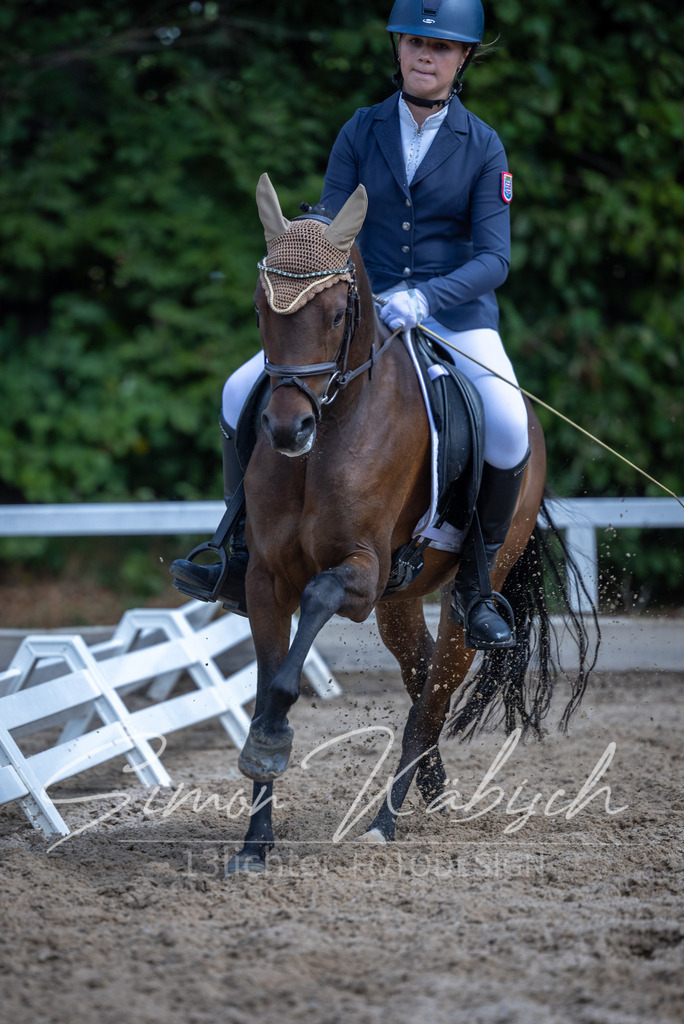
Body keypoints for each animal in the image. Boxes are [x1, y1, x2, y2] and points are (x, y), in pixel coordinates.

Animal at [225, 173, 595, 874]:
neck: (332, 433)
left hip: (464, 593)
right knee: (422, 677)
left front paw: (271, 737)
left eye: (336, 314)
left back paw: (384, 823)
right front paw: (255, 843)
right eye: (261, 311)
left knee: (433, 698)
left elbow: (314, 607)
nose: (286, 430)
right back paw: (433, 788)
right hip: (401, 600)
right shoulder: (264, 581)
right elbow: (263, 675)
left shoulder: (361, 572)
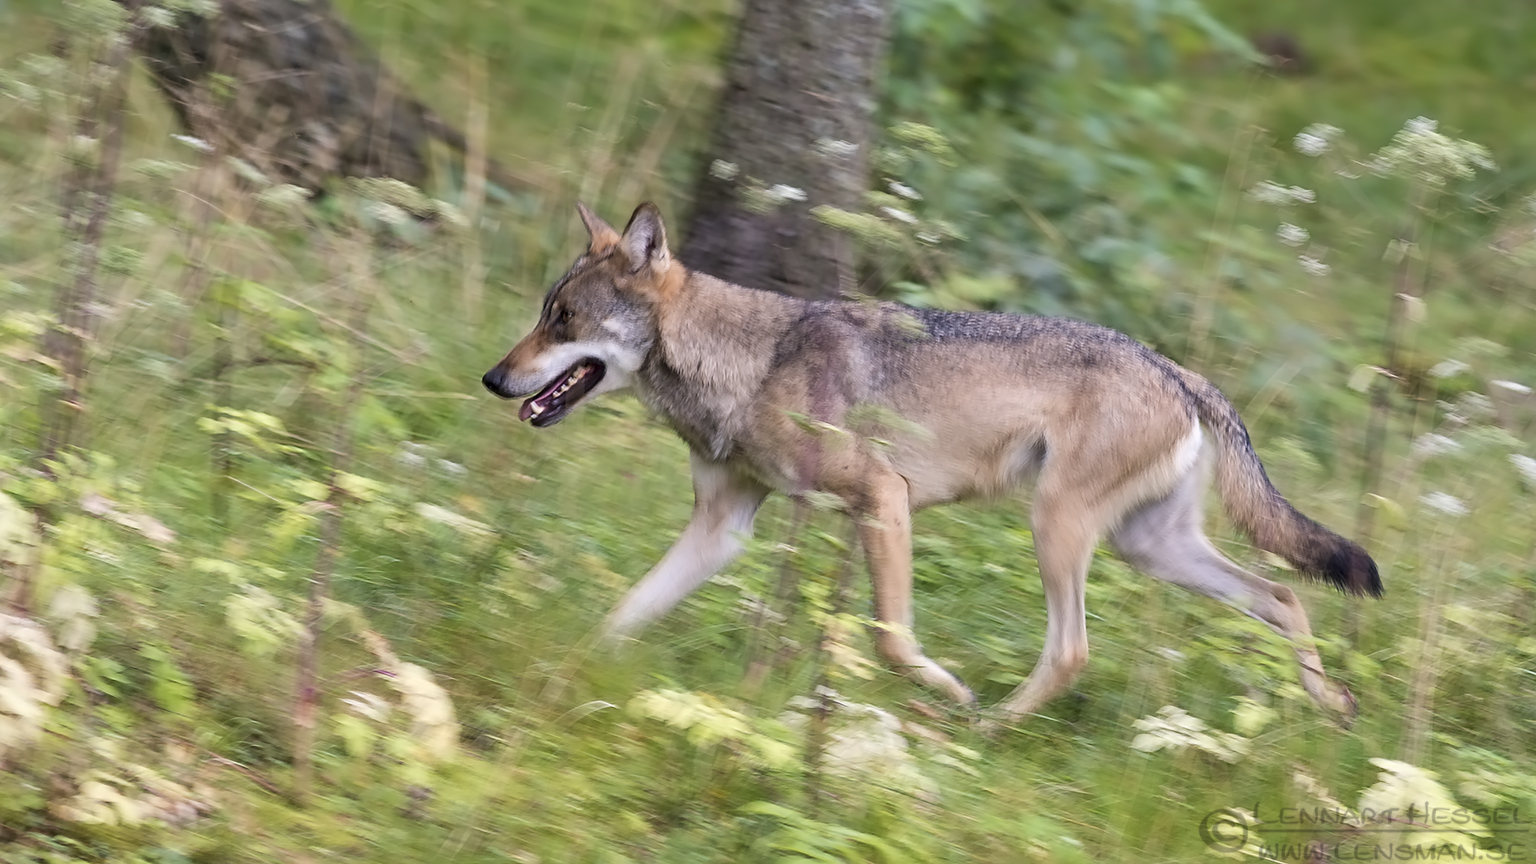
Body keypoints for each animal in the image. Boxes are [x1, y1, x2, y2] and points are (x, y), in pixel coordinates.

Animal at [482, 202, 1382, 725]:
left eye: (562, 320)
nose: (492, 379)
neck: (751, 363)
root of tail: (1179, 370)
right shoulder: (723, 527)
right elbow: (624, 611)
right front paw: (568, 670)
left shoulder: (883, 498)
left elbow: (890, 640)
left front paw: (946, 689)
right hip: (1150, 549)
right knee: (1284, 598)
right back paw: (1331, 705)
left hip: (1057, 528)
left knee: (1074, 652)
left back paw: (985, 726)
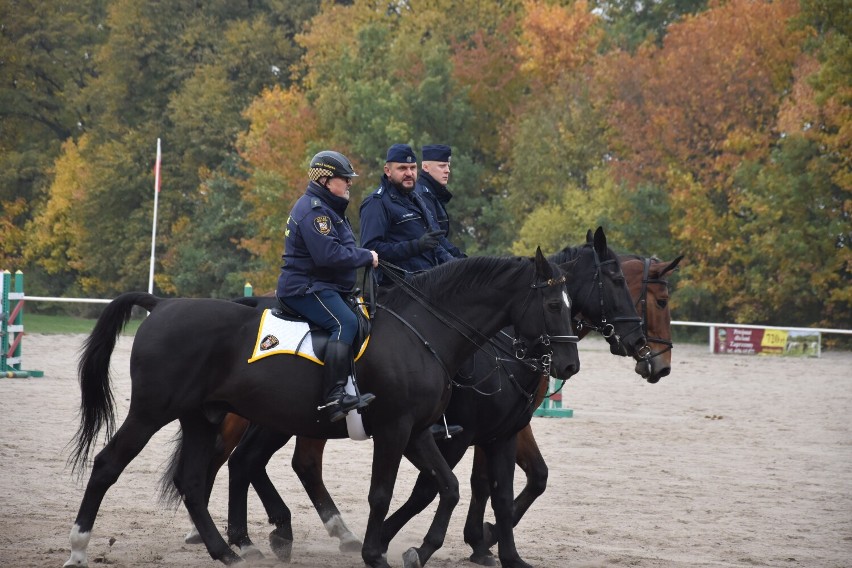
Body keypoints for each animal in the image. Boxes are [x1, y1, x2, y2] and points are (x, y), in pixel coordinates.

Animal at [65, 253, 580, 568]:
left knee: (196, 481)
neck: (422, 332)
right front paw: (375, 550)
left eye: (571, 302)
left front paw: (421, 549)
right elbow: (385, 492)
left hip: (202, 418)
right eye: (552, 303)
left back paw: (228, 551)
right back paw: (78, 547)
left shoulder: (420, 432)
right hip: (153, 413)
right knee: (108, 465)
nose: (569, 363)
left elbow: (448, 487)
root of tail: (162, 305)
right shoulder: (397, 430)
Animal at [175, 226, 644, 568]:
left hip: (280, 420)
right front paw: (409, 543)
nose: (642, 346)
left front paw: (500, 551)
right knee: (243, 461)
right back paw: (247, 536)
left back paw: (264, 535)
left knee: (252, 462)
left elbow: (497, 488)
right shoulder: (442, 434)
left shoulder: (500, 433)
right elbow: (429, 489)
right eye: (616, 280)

───

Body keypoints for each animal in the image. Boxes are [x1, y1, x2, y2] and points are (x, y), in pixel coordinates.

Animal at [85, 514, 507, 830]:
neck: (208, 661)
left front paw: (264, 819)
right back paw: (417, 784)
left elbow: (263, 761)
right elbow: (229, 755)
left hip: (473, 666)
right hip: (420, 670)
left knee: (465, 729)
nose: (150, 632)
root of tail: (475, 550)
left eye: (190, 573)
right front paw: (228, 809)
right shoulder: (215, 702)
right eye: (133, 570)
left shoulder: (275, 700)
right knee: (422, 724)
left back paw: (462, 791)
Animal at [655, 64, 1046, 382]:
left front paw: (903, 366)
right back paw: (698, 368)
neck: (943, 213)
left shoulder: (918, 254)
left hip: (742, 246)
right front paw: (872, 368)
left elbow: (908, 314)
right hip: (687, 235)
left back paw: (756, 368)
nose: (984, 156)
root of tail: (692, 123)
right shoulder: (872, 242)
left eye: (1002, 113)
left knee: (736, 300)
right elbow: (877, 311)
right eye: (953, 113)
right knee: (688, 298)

───

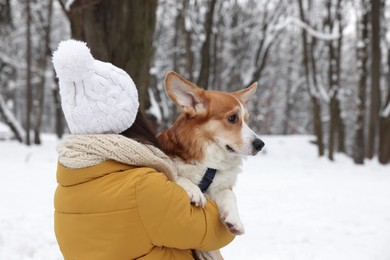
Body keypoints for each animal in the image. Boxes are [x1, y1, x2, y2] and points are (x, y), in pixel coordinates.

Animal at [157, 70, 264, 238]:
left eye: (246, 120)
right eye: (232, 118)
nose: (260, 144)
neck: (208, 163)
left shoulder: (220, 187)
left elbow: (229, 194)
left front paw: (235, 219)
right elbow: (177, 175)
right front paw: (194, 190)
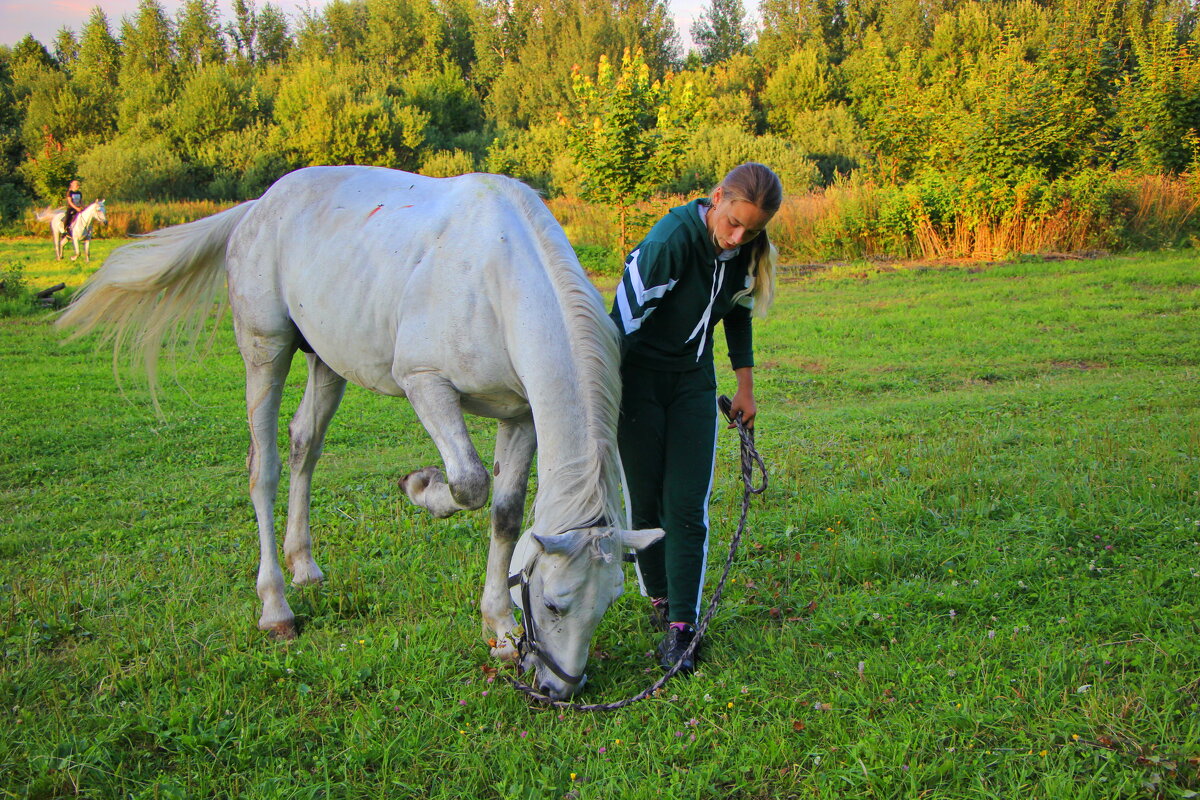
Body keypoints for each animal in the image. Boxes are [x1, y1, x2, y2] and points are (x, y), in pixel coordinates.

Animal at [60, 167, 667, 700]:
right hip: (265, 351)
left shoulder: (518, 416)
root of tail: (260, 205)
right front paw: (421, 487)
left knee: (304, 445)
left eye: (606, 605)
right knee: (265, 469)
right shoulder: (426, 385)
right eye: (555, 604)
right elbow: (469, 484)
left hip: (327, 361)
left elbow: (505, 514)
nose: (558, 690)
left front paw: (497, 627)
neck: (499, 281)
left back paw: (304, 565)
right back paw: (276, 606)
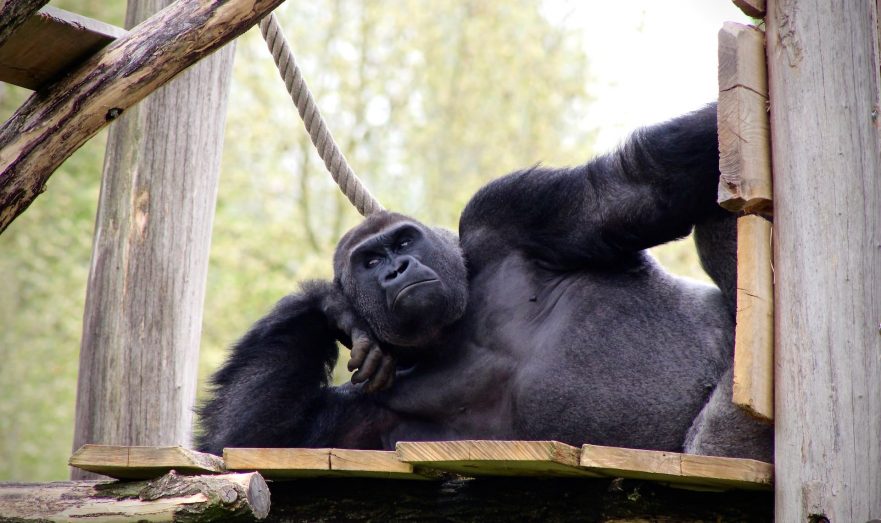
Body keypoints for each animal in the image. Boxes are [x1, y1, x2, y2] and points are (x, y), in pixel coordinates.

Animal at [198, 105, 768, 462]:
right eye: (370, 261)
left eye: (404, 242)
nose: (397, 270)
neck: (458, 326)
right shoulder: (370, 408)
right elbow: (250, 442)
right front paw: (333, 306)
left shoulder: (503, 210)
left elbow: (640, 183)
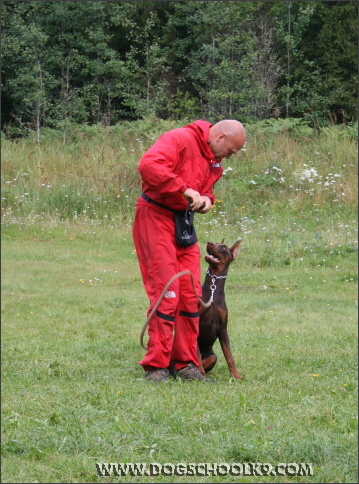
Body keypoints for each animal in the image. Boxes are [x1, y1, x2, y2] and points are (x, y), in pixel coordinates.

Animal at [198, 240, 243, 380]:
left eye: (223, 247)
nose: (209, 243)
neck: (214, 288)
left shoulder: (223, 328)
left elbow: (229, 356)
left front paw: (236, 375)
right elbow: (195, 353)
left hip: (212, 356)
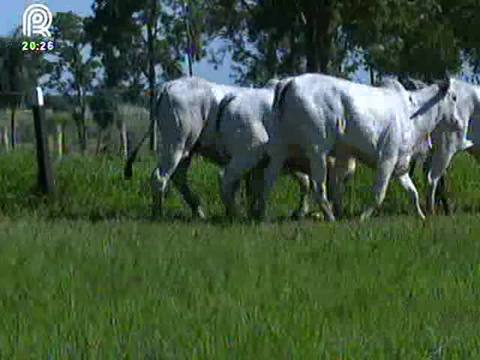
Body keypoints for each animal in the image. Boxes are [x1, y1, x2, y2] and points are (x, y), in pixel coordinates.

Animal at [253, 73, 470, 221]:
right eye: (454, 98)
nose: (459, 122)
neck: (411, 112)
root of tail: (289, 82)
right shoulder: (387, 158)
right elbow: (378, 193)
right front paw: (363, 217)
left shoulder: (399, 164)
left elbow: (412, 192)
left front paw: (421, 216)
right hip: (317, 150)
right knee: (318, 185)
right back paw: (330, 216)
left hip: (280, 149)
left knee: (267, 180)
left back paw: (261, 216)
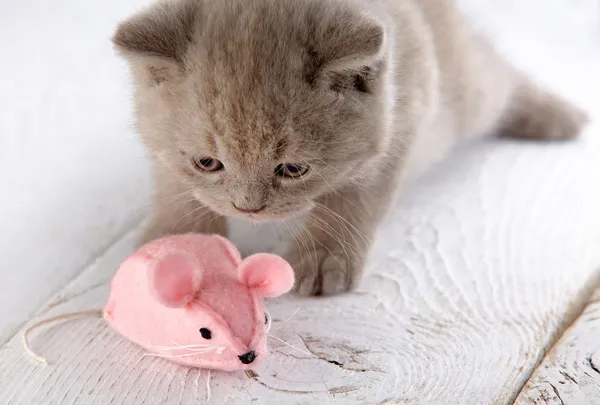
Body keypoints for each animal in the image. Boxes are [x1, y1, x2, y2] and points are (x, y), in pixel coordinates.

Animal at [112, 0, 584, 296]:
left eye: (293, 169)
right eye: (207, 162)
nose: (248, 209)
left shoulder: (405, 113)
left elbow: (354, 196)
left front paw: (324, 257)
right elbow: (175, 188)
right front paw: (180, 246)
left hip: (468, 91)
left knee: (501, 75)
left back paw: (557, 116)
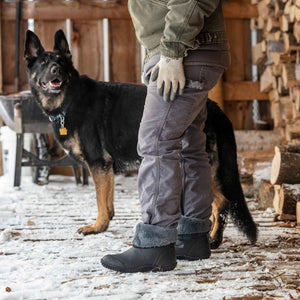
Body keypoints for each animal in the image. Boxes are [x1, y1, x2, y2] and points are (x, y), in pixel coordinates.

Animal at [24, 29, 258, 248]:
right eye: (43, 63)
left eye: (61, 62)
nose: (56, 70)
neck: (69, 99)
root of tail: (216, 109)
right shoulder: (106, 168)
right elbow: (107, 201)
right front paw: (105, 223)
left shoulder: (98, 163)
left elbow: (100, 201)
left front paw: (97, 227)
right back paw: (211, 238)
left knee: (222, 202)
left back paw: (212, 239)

───

_WORK TO BE COMPLETED_
Among the entries above, the line containing "right hip: (687, 235)", the line containing "right knee: (688, 298)", and all lines between them are to be restated word for word; nothing else belongs in the reply.

_FINAL ANSWER_
right hip: (687, 235)
left back paw: (756, 368)
nose: (984, 156)
root of tail: (692, 123)
right shoulder: (872, 242)
left eye: (1002, 113)
left knee: (736, 300)
right elbow: (877, 311)
right eye: (953, 113)
right knee: (688, 298)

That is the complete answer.